In the records, each line holding "labels" must be reported.

★ ★ ★

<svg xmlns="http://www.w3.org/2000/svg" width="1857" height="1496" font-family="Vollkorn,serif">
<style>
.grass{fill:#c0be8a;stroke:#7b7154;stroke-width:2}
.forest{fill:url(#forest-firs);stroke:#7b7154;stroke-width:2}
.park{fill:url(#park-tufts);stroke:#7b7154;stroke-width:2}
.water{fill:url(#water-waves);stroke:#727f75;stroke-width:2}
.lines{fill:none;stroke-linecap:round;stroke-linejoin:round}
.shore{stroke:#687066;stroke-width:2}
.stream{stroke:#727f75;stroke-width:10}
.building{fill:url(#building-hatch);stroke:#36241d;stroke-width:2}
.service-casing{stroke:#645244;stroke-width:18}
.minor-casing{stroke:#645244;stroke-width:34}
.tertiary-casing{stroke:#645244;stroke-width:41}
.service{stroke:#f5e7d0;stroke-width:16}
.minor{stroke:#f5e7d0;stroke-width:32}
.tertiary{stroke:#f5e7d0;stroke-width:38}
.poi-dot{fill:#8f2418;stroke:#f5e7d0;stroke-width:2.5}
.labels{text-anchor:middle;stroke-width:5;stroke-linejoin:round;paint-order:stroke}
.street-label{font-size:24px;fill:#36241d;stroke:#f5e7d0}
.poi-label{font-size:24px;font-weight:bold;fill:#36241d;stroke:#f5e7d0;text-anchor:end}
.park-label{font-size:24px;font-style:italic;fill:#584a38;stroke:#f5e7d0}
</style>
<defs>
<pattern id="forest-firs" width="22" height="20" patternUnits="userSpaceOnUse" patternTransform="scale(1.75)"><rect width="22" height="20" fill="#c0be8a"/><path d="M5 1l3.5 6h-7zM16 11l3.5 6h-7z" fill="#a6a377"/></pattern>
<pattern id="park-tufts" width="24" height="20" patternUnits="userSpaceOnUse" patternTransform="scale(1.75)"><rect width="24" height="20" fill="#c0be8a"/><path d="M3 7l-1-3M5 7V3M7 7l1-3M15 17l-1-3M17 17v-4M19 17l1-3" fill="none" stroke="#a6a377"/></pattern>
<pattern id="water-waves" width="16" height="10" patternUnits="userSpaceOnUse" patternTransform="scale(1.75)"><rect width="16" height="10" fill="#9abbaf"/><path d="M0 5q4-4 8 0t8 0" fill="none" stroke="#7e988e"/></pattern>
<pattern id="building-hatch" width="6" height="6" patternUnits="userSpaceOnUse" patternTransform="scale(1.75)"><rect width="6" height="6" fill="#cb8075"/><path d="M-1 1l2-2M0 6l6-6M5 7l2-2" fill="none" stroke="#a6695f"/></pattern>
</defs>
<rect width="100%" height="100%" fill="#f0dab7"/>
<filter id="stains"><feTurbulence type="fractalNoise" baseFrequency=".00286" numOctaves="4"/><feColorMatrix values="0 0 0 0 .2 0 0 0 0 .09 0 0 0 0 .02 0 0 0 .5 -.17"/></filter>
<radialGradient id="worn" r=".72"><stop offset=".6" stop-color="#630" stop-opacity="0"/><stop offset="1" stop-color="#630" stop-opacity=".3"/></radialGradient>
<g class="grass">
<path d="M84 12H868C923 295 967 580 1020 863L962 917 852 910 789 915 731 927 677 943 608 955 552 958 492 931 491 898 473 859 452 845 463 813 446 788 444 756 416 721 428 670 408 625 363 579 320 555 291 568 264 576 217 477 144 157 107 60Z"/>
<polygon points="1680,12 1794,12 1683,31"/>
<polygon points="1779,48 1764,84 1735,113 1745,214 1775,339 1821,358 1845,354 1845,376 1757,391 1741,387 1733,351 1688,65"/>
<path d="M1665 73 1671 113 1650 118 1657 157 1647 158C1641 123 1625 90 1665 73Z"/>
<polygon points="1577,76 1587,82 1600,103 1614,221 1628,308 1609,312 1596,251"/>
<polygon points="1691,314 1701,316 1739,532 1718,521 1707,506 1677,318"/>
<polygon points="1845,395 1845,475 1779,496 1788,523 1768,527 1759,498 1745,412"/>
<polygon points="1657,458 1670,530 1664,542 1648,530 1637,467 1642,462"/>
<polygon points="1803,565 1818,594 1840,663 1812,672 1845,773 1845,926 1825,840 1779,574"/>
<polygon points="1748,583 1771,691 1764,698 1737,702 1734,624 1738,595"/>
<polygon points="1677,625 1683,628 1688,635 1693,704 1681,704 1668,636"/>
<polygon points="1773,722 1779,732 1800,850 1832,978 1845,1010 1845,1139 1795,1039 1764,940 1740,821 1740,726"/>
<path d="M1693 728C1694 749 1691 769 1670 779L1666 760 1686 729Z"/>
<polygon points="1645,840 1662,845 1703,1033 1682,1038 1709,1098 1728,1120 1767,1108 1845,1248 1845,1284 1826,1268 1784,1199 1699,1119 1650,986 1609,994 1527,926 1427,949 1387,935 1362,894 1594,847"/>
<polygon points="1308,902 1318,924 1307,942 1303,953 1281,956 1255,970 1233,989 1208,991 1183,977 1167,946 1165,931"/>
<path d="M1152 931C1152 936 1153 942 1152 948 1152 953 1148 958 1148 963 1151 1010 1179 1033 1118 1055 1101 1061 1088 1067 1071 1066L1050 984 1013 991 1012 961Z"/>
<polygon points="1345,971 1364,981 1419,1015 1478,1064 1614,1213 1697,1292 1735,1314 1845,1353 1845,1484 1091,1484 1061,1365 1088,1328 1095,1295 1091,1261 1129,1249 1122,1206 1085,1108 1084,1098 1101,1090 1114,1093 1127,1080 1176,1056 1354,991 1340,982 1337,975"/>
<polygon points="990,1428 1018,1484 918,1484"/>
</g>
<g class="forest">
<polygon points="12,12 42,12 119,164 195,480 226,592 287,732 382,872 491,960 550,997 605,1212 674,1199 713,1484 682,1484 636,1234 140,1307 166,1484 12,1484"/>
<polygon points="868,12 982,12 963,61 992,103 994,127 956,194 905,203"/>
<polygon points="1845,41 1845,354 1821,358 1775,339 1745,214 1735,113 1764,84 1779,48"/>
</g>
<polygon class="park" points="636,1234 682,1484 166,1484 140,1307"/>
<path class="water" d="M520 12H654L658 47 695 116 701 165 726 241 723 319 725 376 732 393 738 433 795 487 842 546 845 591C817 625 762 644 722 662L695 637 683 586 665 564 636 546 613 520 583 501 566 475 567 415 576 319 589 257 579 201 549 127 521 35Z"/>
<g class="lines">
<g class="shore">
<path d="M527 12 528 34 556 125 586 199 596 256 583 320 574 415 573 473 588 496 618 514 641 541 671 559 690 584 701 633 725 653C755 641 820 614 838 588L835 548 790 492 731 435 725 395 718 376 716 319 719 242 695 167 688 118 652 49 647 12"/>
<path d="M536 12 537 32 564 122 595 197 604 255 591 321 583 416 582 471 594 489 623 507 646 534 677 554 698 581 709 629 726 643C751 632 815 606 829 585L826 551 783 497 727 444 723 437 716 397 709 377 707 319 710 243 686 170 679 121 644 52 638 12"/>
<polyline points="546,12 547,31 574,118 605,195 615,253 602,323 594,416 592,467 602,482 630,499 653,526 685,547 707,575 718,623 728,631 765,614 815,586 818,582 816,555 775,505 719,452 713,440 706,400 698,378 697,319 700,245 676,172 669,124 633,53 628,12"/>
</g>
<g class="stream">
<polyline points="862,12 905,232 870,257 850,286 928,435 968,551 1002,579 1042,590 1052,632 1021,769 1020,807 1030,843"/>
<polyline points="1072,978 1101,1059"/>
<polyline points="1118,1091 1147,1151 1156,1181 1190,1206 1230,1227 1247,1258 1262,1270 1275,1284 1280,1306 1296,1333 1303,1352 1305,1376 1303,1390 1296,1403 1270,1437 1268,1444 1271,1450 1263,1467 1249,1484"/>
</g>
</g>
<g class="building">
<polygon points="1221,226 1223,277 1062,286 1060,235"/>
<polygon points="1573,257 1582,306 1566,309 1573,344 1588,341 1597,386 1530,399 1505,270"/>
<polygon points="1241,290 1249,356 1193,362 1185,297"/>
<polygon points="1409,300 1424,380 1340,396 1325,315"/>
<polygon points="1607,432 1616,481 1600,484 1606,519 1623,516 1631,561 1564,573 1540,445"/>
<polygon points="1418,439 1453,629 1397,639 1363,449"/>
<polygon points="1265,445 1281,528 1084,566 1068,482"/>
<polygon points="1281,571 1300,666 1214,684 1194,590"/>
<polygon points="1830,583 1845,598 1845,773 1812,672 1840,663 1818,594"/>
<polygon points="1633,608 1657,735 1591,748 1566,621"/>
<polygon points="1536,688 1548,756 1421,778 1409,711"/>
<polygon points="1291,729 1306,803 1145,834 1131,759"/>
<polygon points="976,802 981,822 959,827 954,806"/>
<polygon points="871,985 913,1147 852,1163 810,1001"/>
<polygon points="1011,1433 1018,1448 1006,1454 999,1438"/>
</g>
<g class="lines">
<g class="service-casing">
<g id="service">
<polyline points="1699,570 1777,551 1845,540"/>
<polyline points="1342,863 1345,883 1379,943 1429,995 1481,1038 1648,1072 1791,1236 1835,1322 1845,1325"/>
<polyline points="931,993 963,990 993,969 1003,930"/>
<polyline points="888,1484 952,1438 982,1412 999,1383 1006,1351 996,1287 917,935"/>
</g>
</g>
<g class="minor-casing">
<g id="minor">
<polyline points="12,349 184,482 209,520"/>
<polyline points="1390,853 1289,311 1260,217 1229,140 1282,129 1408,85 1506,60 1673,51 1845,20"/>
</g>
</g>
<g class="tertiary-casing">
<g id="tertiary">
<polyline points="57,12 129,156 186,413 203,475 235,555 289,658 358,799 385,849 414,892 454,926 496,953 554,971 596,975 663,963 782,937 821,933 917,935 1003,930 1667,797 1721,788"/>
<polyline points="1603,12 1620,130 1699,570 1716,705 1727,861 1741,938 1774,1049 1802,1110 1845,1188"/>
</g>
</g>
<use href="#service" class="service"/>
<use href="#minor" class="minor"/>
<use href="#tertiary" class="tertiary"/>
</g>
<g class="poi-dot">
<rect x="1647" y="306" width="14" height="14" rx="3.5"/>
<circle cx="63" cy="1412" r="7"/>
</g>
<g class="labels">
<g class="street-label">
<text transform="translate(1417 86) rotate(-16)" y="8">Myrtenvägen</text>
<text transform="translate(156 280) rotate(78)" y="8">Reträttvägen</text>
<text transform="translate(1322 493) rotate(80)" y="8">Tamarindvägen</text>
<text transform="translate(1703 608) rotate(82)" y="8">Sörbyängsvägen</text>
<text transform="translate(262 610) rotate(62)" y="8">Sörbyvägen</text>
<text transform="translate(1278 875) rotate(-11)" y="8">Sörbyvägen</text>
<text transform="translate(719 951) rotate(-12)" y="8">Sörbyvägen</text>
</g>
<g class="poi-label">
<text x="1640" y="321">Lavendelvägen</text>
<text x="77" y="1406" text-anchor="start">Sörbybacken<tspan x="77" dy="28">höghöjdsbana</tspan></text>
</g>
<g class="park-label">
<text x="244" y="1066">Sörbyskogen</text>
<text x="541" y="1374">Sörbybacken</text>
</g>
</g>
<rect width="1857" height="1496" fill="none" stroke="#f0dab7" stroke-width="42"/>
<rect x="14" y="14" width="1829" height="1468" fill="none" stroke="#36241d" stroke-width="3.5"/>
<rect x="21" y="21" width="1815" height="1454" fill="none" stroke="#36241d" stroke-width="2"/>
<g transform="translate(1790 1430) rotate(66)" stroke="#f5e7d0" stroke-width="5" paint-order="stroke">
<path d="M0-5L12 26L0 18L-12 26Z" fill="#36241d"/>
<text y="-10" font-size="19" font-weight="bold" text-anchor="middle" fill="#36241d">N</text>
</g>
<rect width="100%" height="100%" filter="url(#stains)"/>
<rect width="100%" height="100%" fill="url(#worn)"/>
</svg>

★ ★ ★

→ Exercise output
.labels{text-anchor:middle;stroke-width:5;stroke-linejoin:round;paint-order:stroke}
<g class="labels">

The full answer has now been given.